Vervolg uw weg over de Nieuwmarkt en ga de rechterzijde van de Kloveniersburgwal op.

De Kloveniersburgwal werd gegraven als onderdeel van de aanleg van de verdedigingswerken in 1425.

Aan de overzijde van de gracht ziet u de imposante pilastergevel van het Trippenhuis.

Het Trippenhuis, Kloveniersburgwal 29

Dit woonhuis is een laat voorbeeld van het ’rijke' Hollands Classicisme in Amsterdam. Het Trippenhuis is vernoemd naar de gebroeders Louis en Hendrick Trip, die dit dubbelhuis in 1662 lieten bouwen. De architect Justus Vingboons liet zich voor het ontwerp inspireren door het Stadhuis op de Dam (het huidige Koninklijk Paleis). Omwille van het monumentale effect werden de huizen gebouwd achter een gemeenschappelijke gevel. Zowel de gevel als de plattegrond zijn symmetrisch van opzet, met als gevolg dat de scheidingsmuur tussen de beide huizen uitkwam op het middelste venster. De broers hadden hun fortuin vergaard met het familiebedrijf: ‘Jacob, Louys & Hendrick Trip kooplieden in waepenen, geschut, cogels & amonitie van oorloge’. In de geveldecoratie zijn olijf- en palmtakken, kogels en kanonnen gebeeldhouwd en op het dak staan schoorstenen in de vorm van mortieren. Deze combinatie van wapentuig en olijftakken is een verwijzing naar de metafoor ‘ex bello pax’, uit oorlog komt vrede voort. Sinds 1812 zetelt de Koninklijke Nederlandse Akademie van Wetenschappen in het Trippenhuis.

U vervolgt uw weg langs de Kloveniersburgwal tot aan de brug en gaat rechtsaf de Oude Hoogstraat in. U loopt door het poortje aan de linkerzijde de binnenplaats op van het voormalig Oost-Indisch Huis (thans in gebruik bij de Universiteit van Amsterdam).
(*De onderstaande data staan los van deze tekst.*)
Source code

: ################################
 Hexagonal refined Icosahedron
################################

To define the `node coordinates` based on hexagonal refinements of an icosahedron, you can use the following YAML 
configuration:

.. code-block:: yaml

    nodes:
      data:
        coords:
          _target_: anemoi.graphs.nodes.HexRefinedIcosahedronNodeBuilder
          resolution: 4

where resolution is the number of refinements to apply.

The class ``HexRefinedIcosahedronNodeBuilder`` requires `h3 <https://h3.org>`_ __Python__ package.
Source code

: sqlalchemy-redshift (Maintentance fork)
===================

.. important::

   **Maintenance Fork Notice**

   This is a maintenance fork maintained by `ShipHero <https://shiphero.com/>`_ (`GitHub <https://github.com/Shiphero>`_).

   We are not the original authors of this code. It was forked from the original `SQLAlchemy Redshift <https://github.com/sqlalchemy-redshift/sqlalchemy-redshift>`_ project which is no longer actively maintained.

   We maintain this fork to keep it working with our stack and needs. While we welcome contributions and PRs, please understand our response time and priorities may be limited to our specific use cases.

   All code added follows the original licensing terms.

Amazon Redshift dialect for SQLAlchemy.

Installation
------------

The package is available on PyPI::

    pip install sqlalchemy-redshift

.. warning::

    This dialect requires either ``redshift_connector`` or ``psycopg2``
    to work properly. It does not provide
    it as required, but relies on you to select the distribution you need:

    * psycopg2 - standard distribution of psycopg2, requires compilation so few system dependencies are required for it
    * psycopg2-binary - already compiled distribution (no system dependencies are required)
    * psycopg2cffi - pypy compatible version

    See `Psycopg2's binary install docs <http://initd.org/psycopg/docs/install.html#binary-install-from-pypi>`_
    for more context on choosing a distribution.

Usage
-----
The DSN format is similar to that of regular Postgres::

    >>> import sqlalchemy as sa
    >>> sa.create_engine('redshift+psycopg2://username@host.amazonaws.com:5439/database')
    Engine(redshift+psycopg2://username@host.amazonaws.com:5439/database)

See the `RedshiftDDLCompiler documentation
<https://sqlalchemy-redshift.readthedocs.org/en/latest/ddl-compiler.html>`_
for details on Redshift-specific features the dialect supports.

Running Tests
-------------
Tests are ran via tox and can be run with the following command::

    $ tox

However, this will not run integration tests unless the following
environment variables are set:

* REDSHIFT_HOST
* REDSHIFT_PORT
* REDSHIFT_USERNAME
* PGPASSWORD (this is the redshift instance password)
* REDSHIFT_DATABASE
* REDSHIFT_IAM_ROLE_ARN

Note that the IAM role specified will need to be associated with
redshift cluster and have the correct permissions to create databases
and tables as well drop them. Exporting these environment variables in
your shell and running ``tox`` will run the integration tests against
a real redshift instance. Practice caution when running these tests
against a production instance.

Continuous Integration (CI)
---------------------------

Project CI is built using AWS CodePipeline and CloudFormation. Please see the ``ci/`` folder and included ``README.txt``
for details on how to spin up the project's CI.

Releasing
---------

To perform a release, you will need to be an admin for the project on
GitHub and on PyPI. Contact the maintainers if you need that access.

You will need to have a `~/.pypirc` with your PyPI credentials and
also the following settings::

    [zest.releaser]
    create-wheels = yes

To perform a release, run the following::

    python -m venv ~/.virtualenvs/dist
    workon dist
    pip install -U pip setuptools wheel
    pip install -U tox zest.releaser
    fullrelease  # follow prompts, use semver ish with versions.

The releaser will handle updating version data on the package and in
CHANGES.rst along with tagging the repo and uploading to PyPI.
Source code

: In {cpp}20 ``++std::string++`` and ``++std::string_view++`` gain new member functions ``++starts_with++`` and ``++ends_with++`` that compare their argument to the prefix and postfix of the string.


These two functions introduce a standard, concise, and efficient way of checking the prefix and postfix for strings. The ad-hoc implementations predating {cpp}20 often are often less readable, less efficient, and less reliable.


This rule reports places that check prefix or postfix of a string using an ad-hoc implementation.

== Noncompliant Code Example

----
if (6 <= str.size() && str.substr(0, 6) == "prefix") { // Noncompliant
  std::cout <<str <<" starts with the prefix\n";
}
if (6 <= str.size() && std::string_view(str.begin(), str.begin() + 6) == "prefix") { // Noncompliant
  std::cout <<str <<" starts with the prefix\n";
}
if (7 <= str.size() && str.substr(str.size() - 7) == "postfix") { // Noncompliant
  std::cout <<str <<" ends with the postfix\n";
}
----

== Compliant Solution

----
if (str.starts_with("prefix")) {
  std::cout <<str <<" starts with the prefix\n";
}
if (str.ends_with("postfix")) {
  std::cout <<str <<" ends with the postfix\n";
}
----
Oost-Indisch Huis, Oude Hoogstraat 24/ Kloveniersburgwal 48

Omstreeks 1550 werd op de boomgaard van het vroegere Sint Paulusklooster het Bushuis (geschutsmagazijn) van de stad gebouwd. Het gebouw lag met de lange zijde aan de Kloveniersburgwal en had een gevel aan de Oude Hoogstraat. Vanaf het begin van de zeventiende eeuw werd een deel van dit gebouw verhuurd aan de VOC en werden de panden aan de zuidzijde van het binnenhof bijgebouwd. Deze gebouwen zijn toegeschreven aan Hendrick de Keyser. Zij hebben alle kenmerken van zijn stijl: zandstenen blokken en banden, versieringen onder de ontlastingsbogen en een afsluitende balustrade op de topgevel. In deze delen van het complex vergaderden de Heeren XVII, het centrale bestuur van de VOC. In 1890 werd het oude Bushuis afgebroken en vervangen door het neogotische gedeelte naar een ontwerp van rijksbouwmeester C.H. Peters.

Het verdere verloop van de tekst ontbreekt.